The records follow. Retype them without a single change.

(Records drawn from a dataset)

☆ ☆ ☆ ☆

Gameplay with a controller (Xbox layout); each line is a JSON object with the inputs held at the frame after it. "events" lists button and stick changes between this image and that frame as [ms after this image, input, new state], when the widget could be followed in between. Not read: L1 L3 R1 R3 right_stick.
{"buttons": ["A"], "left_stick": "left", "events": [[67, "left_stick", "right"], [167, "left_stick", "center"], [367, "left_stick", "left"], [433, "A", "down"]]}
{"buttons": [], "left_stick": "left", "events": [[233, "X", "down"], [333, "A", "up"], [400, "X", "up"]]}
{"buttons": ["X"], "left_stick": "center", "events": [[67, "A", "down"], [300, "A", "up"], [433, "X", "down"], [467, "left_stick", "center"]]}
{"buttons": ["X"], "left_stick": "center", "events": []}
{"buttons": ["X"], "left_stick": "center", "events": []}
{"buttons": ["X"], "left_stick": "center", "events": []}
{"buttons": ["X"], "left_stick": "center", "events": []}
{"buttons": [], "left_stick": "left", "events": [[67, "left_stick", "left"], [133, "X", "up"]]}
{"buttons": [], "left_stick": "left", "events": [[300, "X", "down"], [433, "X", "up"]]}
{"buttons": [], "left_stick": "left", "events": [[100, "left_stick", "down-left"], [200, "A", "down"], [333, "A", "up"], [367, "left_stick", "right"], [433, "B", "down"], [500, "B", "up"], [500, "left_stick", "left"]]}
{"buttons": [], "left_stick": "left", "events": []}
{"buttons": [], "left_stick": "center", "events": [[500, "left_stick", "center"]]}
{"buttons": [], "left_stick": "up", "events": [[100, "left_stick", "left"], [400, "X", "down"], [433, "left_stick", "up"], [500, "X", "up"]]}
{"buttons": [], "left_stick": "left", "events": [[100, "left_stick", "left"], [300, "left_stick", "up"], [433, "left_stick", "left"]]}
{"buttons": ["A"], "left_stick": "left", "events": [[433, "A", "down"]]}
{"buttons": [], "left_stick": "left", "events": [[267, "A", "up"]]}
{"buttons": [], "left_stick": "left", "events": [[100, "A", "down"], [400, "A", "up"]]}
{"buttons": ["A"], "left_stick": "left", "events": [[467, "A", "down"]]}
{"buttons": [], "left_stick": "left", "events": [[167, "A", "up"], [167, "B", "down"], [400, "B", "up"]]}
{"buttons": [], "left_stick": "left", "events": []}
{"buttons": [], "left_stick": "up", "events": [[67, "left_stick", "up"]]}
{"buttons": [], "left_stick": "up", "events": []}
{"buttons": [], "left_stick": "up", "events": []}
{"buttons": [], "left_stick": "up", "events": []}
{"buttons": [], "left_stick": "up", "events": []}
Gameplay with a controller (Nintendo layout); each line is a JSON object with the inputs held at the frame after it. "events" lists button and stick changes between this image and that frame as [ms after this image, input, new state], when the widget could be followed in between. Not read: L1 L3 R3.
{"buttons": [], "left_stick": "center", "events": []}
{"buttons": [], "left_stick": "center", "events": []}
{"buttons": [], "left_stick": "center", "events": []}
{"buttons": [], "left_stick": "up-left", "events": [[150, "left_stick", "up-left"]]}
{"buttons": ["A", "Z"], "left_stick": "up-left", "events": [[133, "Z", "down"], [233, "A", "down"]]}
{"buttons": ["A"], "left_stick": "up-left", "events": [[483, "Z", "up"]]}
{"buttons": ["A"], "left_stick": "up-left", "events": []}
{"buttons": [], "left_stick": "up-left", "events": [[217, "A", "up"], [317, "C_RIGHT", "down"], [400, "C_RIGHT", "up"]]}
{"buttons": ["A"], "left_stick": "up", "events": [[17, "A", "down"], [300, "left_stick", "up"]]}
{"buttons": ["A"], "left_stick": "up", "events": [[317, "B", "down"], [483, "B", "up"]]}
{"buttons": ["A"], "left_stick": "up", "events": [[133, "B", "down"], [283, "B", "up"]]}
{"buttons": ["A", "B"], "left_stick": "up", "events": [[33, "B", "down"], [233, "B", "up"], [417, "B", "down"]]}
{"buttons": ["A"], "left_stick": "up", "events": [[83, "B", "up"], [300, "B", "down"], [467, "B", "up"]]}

☆ ☆ ☆ ☆

YOUR RESPONSE:
Gameplay with a controller (Xbox layout); each line is a JSON object with the inputs held at the frame after it. "events" lists button and stick changes between this image and that frame as [ms after this image, input, new state], when the widget could be followed in between. Not read: L1 L3 R1 R3 right_stick.
{"buttons": ["A"], "left_stick": "left", "events": [[67, "left_stick", "right"], [167, "left_stick", "center"], [367, "left_stick", "left"], [433, "A", "down"]]}
{"buttons": [], "left_stick": "left", "events": [[233, "X", "down"], [333, "A", "up"], [400, "X", "up"]]}
{"buttons": ["X"], "left_stick": "center", "events": [[67, "A", "down"], [300, "A", "up"], [433, "X", "down"], [467, "left_stick", "center"]]}
{"buttons": ["X"], "left_stick": "center", "events": []}
{"buttons": ["X"], "left_stick": "center", "events": []}
{"buttons": ["X"], "left_stick": "center", "events": []}
{"buttons": ["X"], "left_stick": "center", "events": []}
{"buttons": [], "left_stick": "left", "events": [[67, "left_stick", "left"], [133, "X", "up"]]}
{"buttons": [], "left_stick": "left", "events": [[300, "X", "down"], [433, "X", "up"]]}
{"buttons": [], "left_stick": "left", "events": [[100, "left_stick", "down-left"], [200, "A", "down"], [333, "A", "up"], [367, "left_stick", "right"], [433, "B", "down"], [500, "B", "up"], [500, "left_stick", "left"]]}
{"buttons": [], "left_stick": "left", "events": []}
{"buttons": [], "left_stick": "center", "events": [[500, "left_stick", "center"]]}
{"buttons": [], "left_stick": "up", "events": [[100, "left_stick", "left"], [400, "X", "down"], [433, "left_stick", "up"], [500, "X", "up"]]}
{"buttons": [], "left_stick": "left", "events": [[100, "left_stick", "left"], [300, "left_stick", "up"], [433, "left_stick", "left"]]}
{"buttons": ["A"], "left_stick": "left", "events": [[433, "A", "down"]]}
{"buttons": [], "left_stick": "left", "events": [[267, "A", "up"]]}
{"buttons": [], "left_stick": "left", "events": [[100, "A", "down"], [400, "A", "up"]]}
{"buttons": ["A"], "left_stick": "left", "events": [[467, "A", "down"]]}
{"buttons": [], "left_stick": "left", "events": [[167, "A", "up"], [167, "B", "down"], [400, "B", "up"]]}
{"buttons": [], "left_stick": "left", "events": []}
{"buttons": [], "left_stick": "up", "events": [[67, "left_stick", "up"]]}
{"buttons": [], "left_stick": "up", "events": []}
{"buttons": [], "left_stick": "up", "events": []}
{"buttons": [], "left_stick": "up", "events": []}
{"buttons": [], "left_stick": "up", "events": []}
Gameplay with a controller (Nintendo layout); each line is a JSON object with the inputs held at the frame after it. "events" lists button and stick changes between this image and that frame as [ms after this image, input, new state], when the widget could be followed in between. Not read: L1 L3 R3.
{"buttons": [], "left_stick": "center", "events": []}
{"buttons": [], "left_stick": "center", "events": []}
{"buttons": [], "left_stick": "center", "events": []}
{"buttons": [], "left_stick": "up-left", "events": [[150, "left_stick", "up-left"]]}
{"buttons": ["A", "Z"], "left_stick": "up-left", "events": [[133, "Z", "down"], [233, "A", "down"]]}
{"buttons": ["A"], "left_stick": "up-left", "events": [[483, "Z", "up"]]}
{"buttons": ["A"], "left_stick": "up-left", "events": []}
{"buttons": [], "left_stick": "up-left", "events": [[217, "A", "up"], [317, "C_RIGHT", "down"], [400, "C_RIGHT", "up"]]}
{"buttons": ["A"], "left_stick": "up", "events": [[17, "A", "down"], [300, "left_stick", "up"]]}
{"buttons": ["A"], "left_stick": "up", "events": [[317, "B", "down"], [483, "B", "up"]]}
{"buttons": ["A"], "left_stick": "up", "events": [[133, "B", "down"], [283, "B", "up"]]}
{"buttons": ["A", "B"], "left_stick": "up", "events": [[33, "B", "down"], [233, "B", "up"], [417, "B", "down"]]}
{"buttons": ["A"], "left_stick": "up", "events": [[83, "B", "up"], [300, "B", "down"], [467, "B", "up"]]}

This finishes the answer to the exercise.